12.11.06

André Mora

Hong Kong


Je lui massais la nuque et je ne pouvais m’empêcher de penser qu’il suffisait de laisser glisser mes mains vers son cou et de serrer un peu pour la voir morte. Elle avait relevé ses cheveux blonds pour que je puisse poser mes paumes à la base de sa nuque. Le col de sa chemise me gênait et je l’écartai un peu. Elle avait la peau très pâle, diaphane. Sous mes doigts, ses muscles roulaient doucement. Eux aussi, j’avais envie de les tirer jusqu’à ce qu’ils claquent. Je n’avais aucun désir de la tuer, pourtant. Peut-être que je voulais seulement la voir morte, comme un visage d’elle-même qu’elle aurait tenu secret pour tout autre que moi.
— Tu masses toujours aussi bien. Si un jour tu es au chômage, tu pourras toujours te reconvertir...
— C’est parce que tu m’as manqué. Mes mains se souviennent. Elles sont contentes de te voir.

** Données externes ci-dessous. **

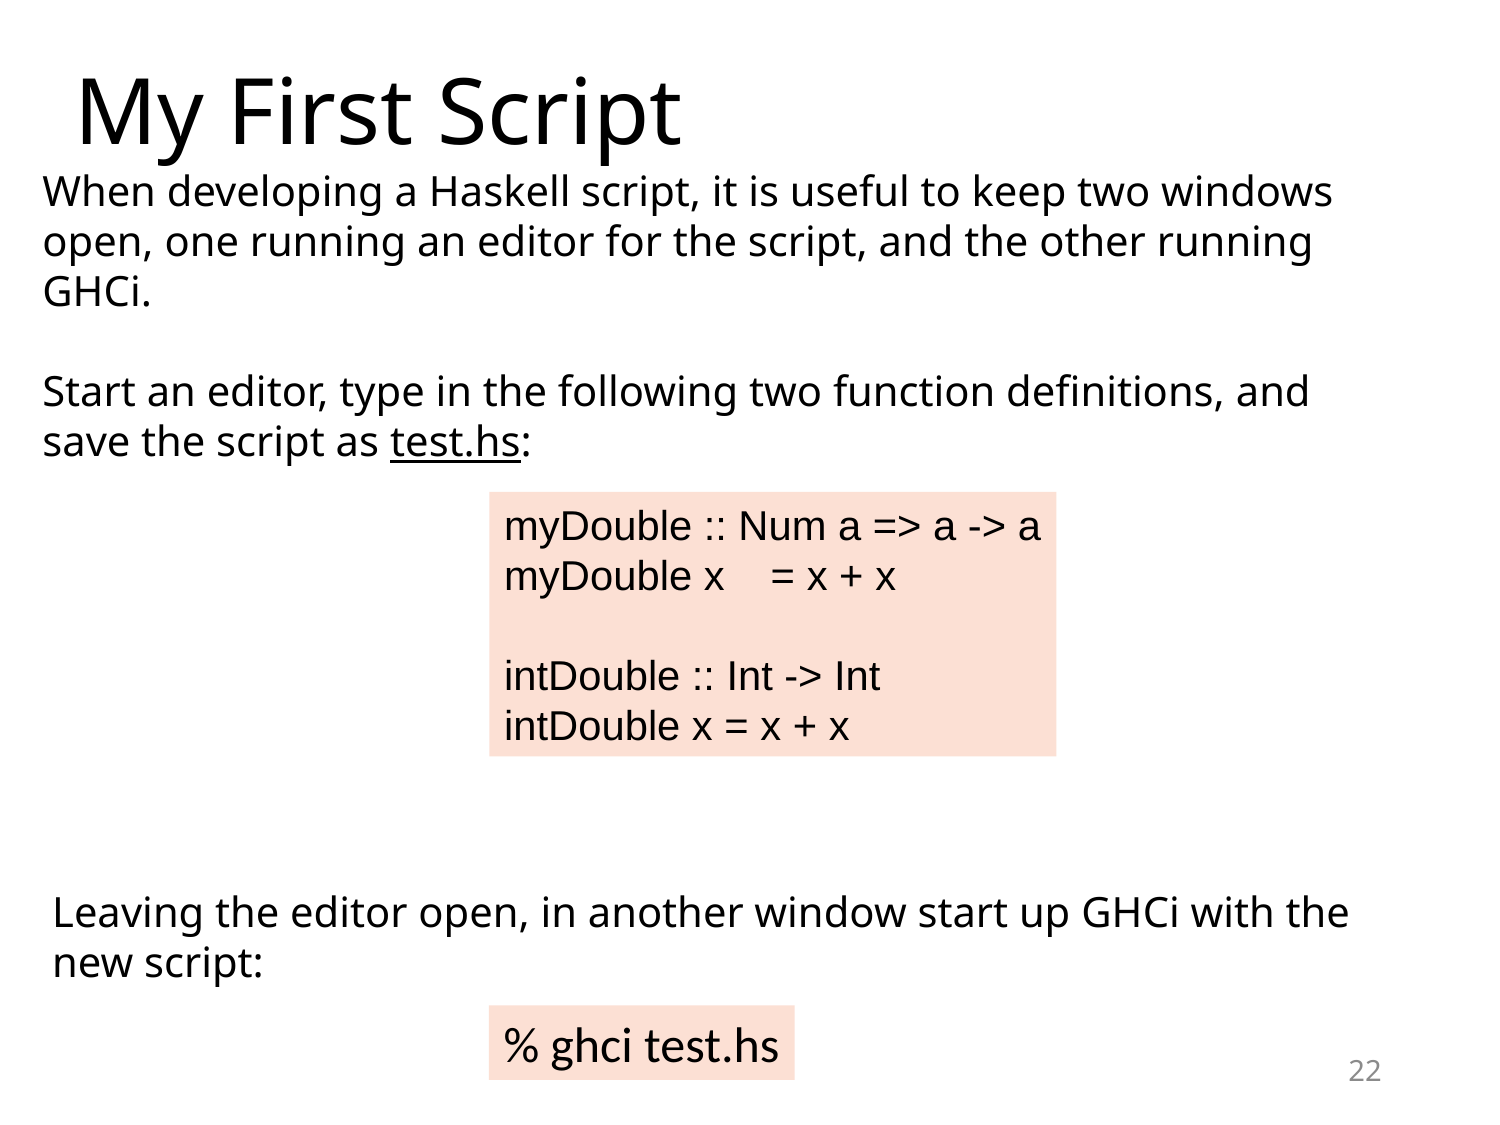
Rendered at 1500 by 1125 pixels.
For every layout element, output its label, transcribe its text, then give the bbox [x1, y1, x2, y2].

text_box % ghci test.hs [488, 1005, 795, 1080]
text_box When developing a Haskell script, it is useful to keep two windows open, one running an editor for the script, and the other running GHCi. Start an editor, type in the following two function definitions, and save the script as test.hs: [27, 157, 1352, 473]
slide_number 21 [1059, 1042, 1397, 1103]
text_box myDouble :: Num a => a -> a myDouble x = x + x intDouble :: Int -> Int intDouble x = x + x [489, 491, 1057, 757]
title My First Script [59, 5, 1353, 224]
text_box Leaving the editor open, in another window start up GHCi with the new script: [37, 878, 1397, 994]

— Les mains ne voient pas...
— C’est ce que tu crois.
Mes mains reconnaissaient chaque pore de sa peau, chaque mèche échappée de ses cheveux relevés. Chaque journée de son absence. C’était peut-être pour ça aussi qu’elles avaient envie de se refermer sur elle comme des serres.

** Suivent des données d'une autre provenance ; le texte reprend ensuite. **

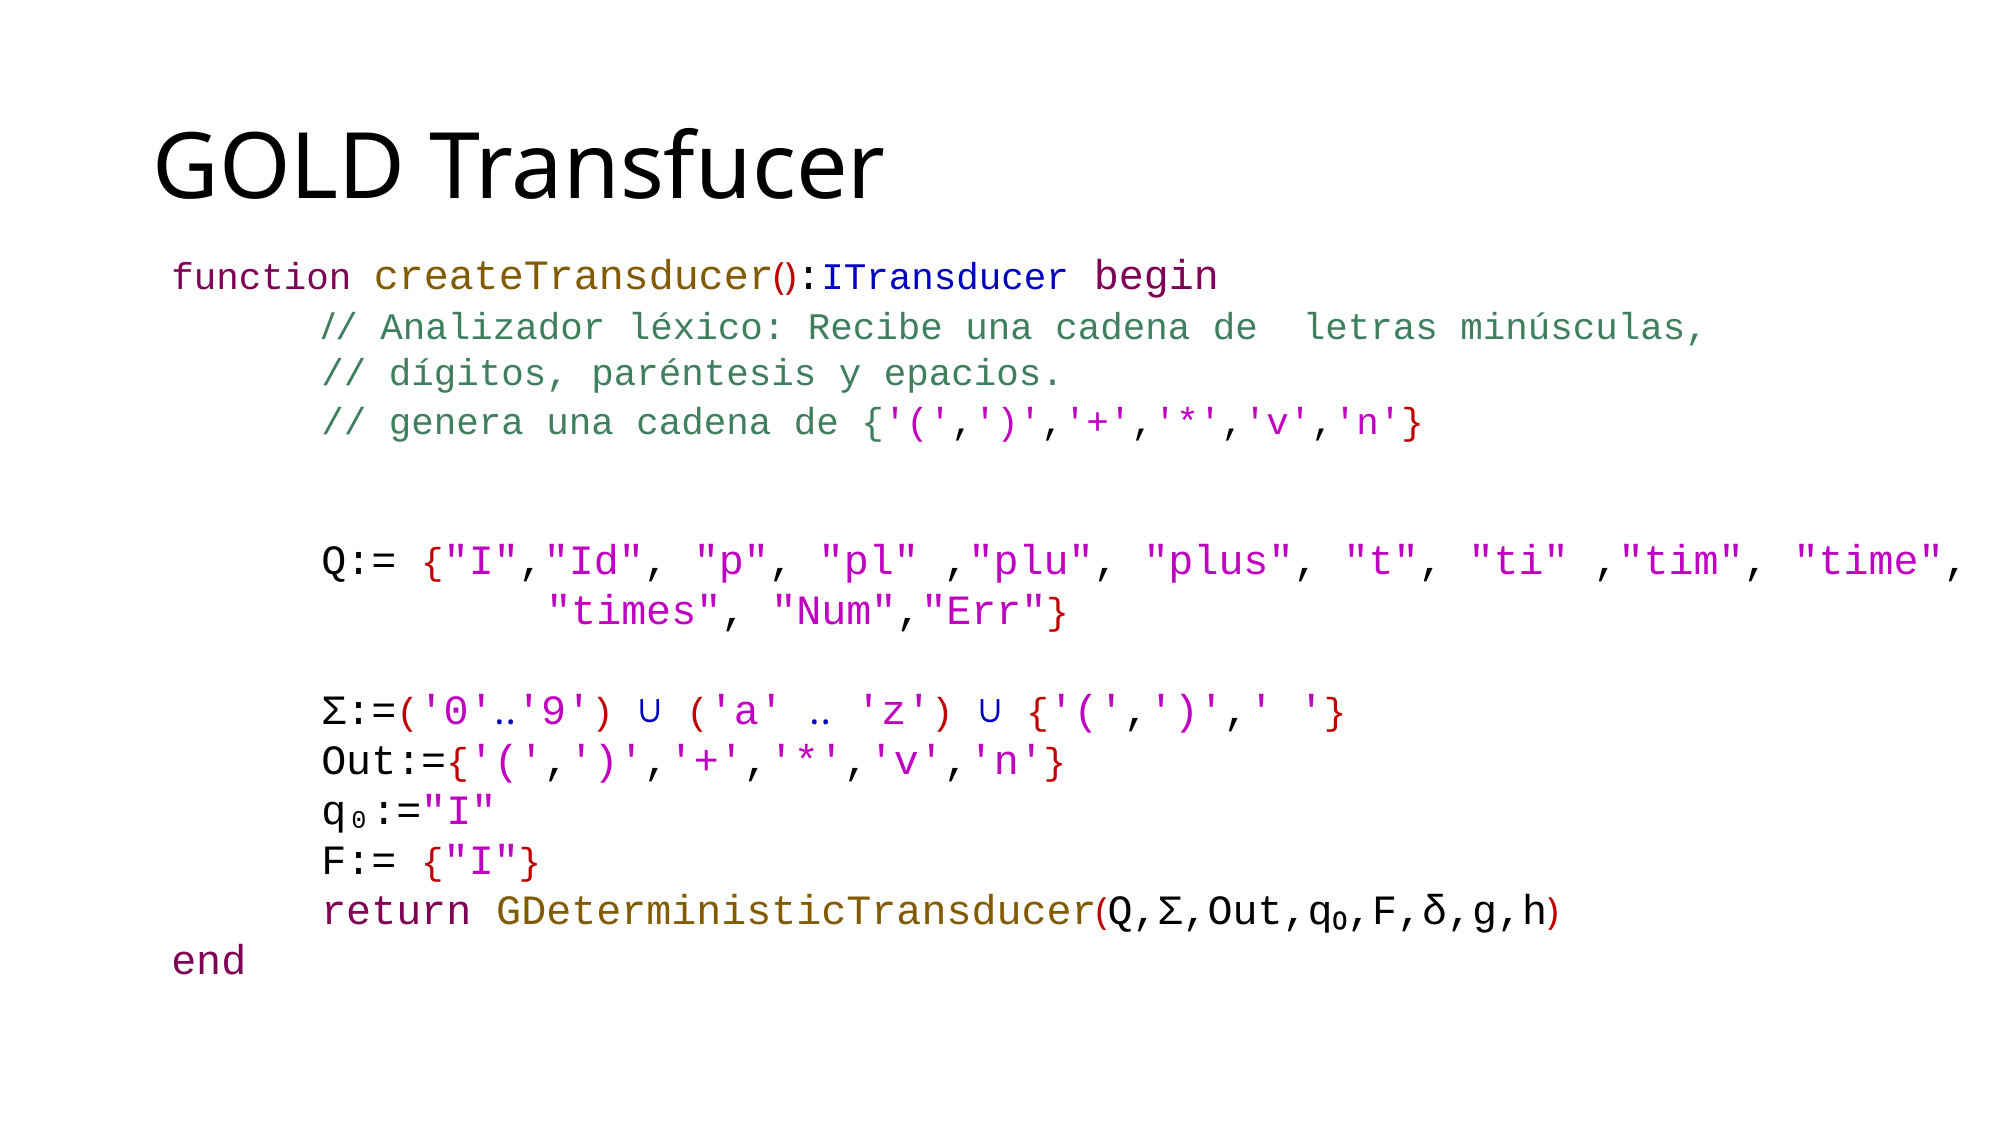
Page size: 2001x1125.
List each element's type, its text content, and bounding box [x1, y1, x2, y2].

text_box function createTransducer():ITransducer begin // Analizador léxico: Recibe una cadena de letras minúsculas, // dígitos, paréntesis y epacios. // genera una cadena de {'(',')','+','*','v','n'} Q:= {"I","Id", "p", "pl" ,"plu", "plus", "t", "ti" ,"tim", "time", "times", "Num","Err"} Σ:=('0'‥'9') ∪ ('a' ‥ 'z') ∪ {'(',')',' '} Out:={'(',')','+','*','v','n'} q₀:="I" F:= {"I"} return GDeterministicTransducer(Q,Σ,Out,q₀,F,δ,g,h) end [156, 240, 1984, 1071]
title GOLD Transfucer [137, 59, 1863, 278]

— Peut-être que tu as raison, remarque. Parce qu’il a fallu que ce soit justement aujourd’hui que j’aie mal au cou. Ça ne m’était plus arrivé depuis des années. Et personne d’autre n’aurait pu me soulager séance tenante aussi bien.Je hochai la tête dans son dos. Puis je me concentrai sur le mouvement de mes doigts. Cercles s’éloignant du centre, vagues de chair repoussant la douleur, laissant derrière elles une mer lisse de peau assouplie. J’avais toujours eu ce pouvoir de la calmer, cette vieille douleur souvenir justement reparue aujourd’hui.